Houston Astros: Are they any good?
The Astros are the only AL team to make the playoffs with a losing record after going just 4–13 against teams above .500 this year. Now, they’ll travel to Minneapolis to play the 36–24 Twins. Good luck.
Chicago White Sox: Can they get hot again?
The White Sox were the first AL Central team to clinch a postseason berth and then lost eight of their final 10 games, dropping from first to third in the division. That was still good enough to go to the playoffs for the first time since 2008, but the South Siders are too talented to settle for a wild-card round exit.
Toronto Blue Jays: Do the Blue Jays have the pitching?
Their lineup is exciting, but after Hyun-jin Ryu, the Toronto pitching staff is a whole lotta meh.
Los Angeles Dodgers: Is this Clayton Kershaw’s year?
The Dodgers unquestionably are the best team in baseball, and Kershaw is once again their ace. This is his chance to rewrite his legacy, and his team’s chance to win its first World Series since 1988.
Atlanta Braves: Does an elite offense compensate for dreadful pitching?
The Braves led the majors with an .832 OPS and a .355 wOBA this season, and they ranked second in runs per game (5.80). However, their rotation’s 5.51 ERA was the third worst in MLB, better than only the Tigers and Angels. They have lefthander Max Fried as their ace, but after him, it gets pretty rough.
Chicago Cubs: How much production will they get from Kris Bryant, Anthony Rizzo and Javy Báez?
The Cubs won the deep NL Central despite their three best players all having down years. Rizzo has been heating up (1.016 OPS) over his last seven games, and Bryant came alive this past weekend against the White Sox. If this trio gets going, the Cubs could be dangerous.
San Diego Padres: How serious are injuries to Mike Clevinger and Dinelson Lamet?
The Padres say they are optimistic about both pitchers, but both injuries should be at least somewhat concerning. Clevinger has a right elbow impingement, and it’s uncertain whether he’ll return for the wild-card round. Lamet left Friday’s start with right biceps tightness. He is expected to pitch in the wild-card round against the Cardinals.

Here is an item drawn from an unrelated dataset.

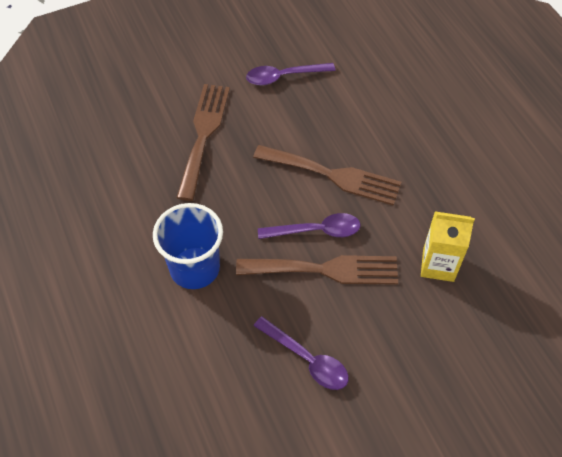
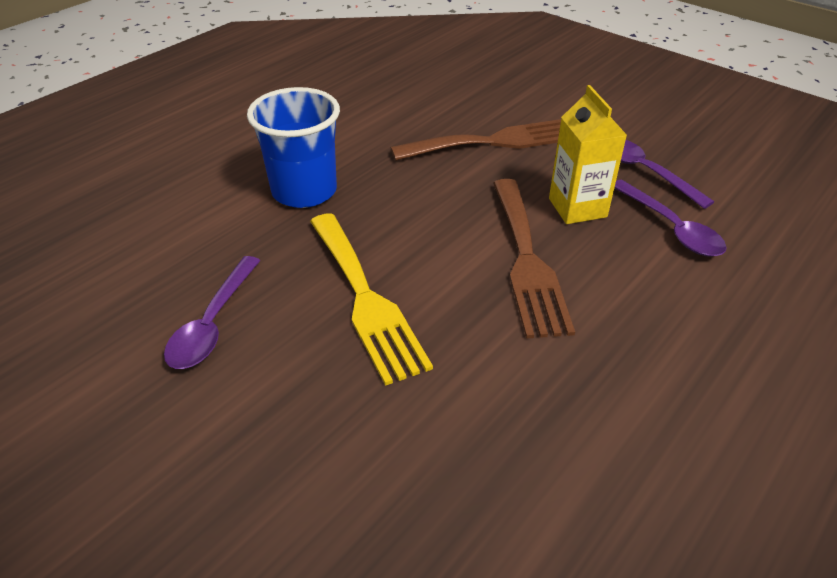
camera: 65 degrees right, 15 degrees down
(316, 230) = (423, 271): purple spoon -> purple spoon (671, 228)
(325, 269) = (365, 299): brown fork -> yellow fork
(438, 265) = (452, 427): yellow carton -> yellow carton (577, 208)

St. Louis Cardinals: Will they hit enough to support their strong pitching staff?
The Cardinals are the Indians of the National League, though their best pitcher, Jack Flaherty, has not pitched like an ace this year (4.91 ERA). They hit the fewest home runs (51) in baseball in an era when teams are more dependent on the long ball.

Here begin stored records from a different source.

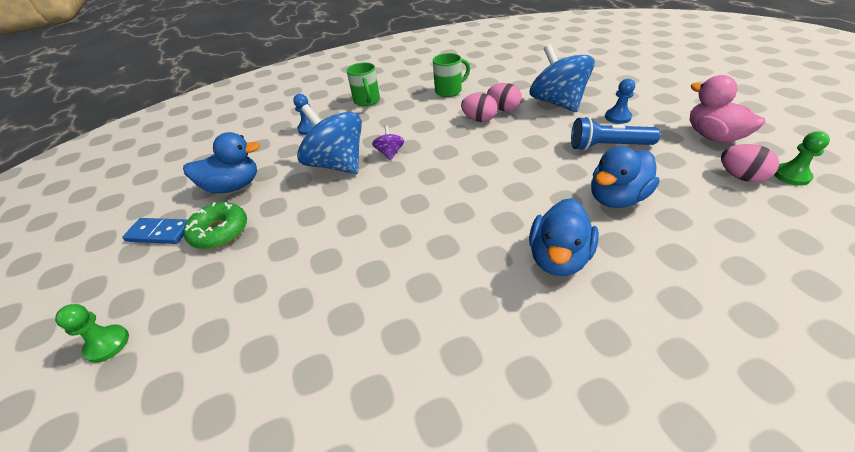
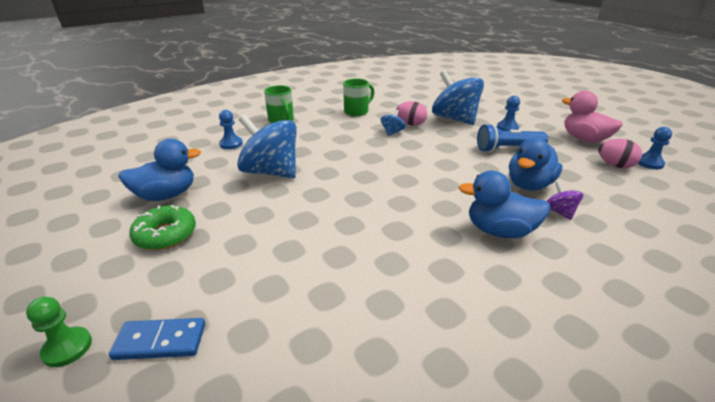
camera: 15 degrees left, 10 degrees down
(160, 233) = (95, 241): blue domino -> blue domino (160, 341)
(390, 153) = (319, 161): purple spinning top -> purple spinning top (559, 212)
(479, 119) = (392, 132): pink egg -> blue spinning top
(558, 258) = (499, 231): blue duck -> blue duck turned 90 degrees clockwise
(791, 175) = (649, 163): green pawn -> blue pawn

Miami Marlins: Are they for real?
Sure! They are not the most talented team, but they are quite fun to watch. They bunt and run and clearly have fun playing baseball. If they can overcome their COVID-19 outbreak and, against all odds, win the World Series in 2020, there may be hope for us yet.
Cincinnati Reds: How many games will Trevor Bauer pitch?

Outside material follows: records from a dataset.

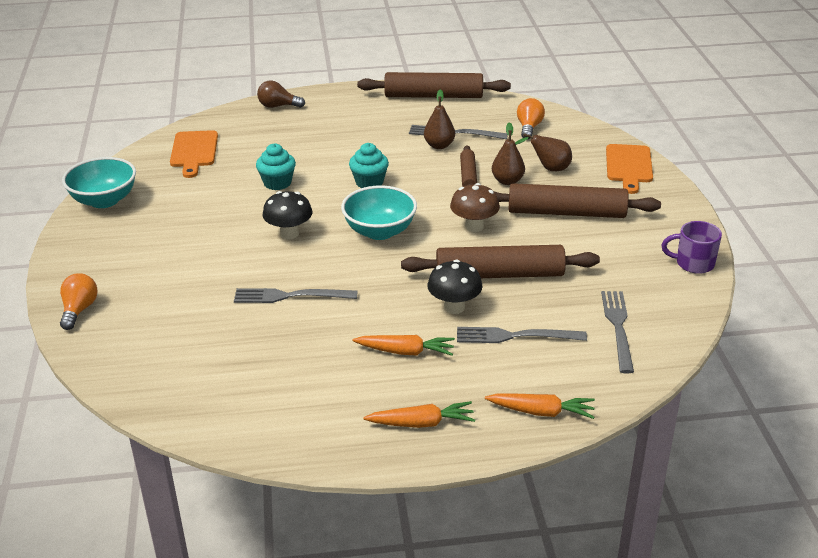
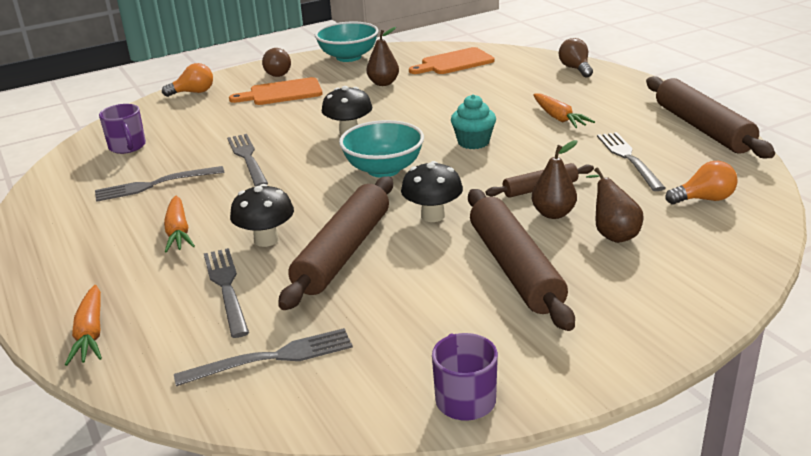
camera: 70 degrees right, 5 degrees down
(92, 249) = (277, 73): none -> brown light bulb
(185, 369) = (127, 147): none -> purple mug
(277, 183) = (432, 105): turquoise cupcake -> none
(297, 358) = (154, 185): none -> grey fork
(421, 423) = (65, 267): orange carrot -> orange carrot (558, 118)
(439, 145) = (590, 157): brown pear -> brown pear (383, 83)
(474, 226) = (433, 216): brown mushroom -> black mushroom
(499, 274) = (343, 252): brown rolling pin -> brown rolling pin turned 45 degrees clockwise
(628, 166) = (689, 293): orange cutting board -> orange cutting board (281, 93)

The favorite to win the NL Cy Young award has said many times that he can pitch effectively on short rest. That could be really important in the bubble, when there are no off days built in for travel. Stephen Strasburg pitched six times for the Nationals last postseason. The Reds would love it if Bauer did the same this year.
Milwaukee Brewers: Do they have a chance against the Dodgers?
Probably not. But if the Dodgers’ bats go cold and the Brewers can ride Josh Hader, Devin Williams and the rest of their bullpen in the wild-card round, anything could happen. After all, it is 2020.